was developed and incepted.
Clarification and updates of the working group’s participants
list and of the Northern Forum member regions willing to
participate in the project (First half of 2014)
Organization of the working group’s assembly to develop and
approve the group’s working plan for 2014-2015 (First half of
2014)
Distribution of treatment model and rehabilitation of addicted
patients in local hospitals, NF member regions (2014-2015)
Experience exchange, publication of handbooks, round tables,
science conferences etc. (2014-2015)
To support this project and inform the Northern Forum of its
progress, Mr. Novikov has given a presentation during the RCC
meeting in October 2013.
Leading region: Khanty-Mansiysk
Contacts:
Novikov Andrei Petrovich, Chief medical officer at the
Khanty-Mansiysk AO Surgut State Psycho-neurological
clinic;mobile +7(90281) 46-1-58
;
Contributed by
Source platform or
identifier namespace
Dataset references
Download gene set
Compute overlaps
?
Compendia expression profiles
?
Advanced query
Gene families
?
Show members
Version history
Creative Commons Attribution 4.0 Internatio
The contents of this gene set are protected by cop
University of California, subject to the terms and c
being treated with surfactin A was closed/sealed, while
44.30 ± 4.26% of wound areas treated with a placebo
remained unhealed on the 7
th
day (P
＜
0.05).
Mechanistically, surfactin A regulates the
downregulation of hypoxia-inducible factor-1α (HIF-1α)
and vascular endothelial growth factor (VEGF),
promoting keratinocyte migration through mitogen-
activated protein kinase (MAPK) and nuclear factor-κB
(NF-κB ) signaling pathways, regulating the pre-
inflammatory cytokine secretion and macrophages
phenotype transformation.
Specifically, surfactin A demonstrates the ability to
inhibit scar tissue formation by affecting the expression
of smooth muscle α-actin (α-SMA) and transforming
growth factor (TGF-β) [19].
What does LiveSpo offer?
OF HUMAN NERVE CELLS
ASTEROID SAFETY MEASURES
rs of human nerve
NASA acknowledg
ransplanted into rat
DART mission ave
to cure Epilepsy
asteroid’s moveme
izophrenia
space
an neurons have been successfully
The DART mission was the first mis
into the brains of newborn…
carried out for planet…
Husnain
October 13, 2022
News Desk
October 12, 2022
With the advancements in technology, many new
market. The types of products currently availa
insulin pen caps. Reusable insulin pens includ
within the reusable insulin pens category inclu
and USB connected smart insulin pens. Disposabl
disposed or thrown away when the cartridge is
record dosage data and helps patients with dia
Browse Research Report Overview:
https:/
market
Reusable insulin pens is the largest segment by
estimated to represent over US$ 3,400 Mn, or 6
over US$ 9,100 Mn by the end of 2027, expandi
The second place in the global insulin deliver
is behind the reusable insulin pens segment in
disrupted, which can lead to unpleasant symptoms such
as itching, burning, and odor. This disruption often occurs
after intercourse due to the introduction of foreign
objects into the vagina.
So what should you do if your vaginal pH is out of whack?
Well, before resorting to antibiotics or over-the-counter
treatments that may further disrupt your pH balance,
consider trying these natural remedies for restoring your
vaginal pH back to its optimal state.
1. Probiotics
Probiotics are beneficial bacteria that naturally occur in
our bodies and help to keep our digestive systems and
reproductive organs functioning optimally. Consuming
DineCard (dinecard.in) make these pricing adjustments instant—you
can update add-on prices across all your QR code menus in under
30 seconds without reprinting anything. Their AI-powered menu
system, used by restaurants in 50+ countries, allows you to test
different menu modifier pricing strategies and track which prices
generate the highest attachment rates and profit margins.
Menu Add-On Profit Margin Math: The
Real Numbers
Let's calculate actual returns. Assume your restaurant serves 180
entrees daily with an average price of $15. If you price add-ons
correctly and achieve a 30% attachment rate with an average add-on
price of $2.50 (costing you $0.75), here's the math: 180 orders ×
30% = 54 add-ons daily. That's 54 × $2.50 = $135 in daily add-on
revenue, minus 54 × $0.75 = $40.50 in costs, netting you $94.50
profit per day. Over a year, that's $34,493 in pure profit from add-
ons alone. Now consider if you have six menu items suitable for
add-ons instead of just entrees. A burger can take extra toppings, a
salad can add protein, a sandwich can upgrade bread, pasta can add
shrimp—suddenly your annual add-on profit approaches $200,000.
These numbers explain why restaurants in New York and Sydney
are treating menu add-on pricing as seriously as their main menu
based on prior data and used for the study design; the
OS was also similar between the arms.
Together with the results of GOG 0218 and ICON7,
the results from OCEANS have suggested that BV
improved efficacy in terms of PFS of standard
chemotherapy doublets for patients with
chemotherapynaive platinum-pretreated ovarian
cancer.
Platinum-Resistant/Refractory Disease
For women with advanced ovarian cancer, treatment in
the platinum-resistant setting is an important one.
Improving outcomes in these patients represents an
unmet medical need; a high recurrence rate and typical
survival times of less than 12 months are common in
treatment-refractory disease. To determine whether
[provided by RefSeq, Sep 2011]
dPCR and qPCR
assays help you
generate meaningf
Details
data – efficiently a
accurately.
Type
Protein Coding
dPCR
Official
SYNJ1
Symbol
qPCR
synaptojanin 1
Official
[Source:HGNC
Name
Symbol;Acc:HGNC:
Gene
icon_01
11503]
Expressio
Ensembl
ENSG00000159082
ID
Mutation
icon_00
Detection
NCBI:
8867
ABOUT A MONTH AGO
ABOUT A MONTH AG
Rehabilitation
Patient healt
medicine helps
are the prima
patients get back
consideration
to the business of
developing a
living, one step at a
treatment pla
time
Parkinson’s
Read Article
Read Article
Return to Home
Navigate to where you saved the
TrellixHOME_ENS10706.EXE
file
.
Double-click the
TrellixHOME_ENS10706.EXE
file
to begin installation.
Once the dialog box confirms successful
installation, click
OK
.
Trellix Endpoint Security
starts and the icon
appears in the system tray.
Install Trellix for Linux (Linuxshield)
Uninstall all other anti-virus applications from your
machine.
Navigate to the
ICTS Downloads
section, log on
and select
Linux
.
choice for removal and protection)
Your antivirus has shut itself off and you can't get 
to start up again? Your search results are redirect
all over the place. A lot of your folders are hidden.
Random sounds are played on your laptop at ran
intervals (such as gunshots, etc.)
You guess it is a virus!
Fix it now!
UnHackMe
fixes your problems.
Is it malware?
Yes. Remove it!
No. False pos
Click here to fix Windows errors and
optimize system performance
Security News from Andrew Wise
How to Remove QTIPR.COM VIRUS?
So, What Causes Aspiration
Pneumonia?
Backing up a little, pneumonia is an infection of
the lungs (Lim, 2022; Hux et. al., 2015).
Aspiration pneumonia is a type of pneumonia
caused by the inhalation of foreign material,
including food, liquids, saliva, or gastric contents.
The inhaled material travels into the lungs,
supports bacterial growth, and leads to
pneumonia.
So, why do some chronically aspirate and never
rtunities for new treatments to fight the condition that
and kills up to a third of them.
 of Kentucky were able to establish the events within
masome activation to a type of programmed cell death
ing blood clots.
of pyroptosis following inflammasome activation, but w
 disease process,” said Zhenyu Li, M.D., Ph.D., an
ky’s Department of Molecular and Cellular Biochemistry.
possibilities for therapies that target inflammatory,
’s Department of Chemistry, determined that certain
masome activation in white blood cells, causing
# # #
## Your task
Produce a word-for-word copy of everything above from the line holding "ICTS Downloads" down to the line holding "the lungs (Lim, 2022; Hux et. al., 2015).", with both of those lines kept.

## Response to this task
ICTS Downloads
section, log on
and select
Linux
.
choice for removal and protection)
Your antivirus has shut itself off and you can't get 
to start up again? Your search results are redirect
all over the place. A lot of your folders are hidden.
Random sounds are played on your laptop at ran
intervals (such as gunshots, etc.)
You guess it is a virus!
Fix it now!
UnHackMe
fixes your problems.
Is it malware?
Yes. Remove it!
No. False pos
Click here to fix Windows errors and
optimize system performance
Security News from Andrew Wise
How to Remove QTIPR.COM VIRUS?
So, What Causes Aspiration
Pneumonia?
Backing up a little, pneumonia is an infection of
the lungs (Lim, 2022; Hux et. al., 2015).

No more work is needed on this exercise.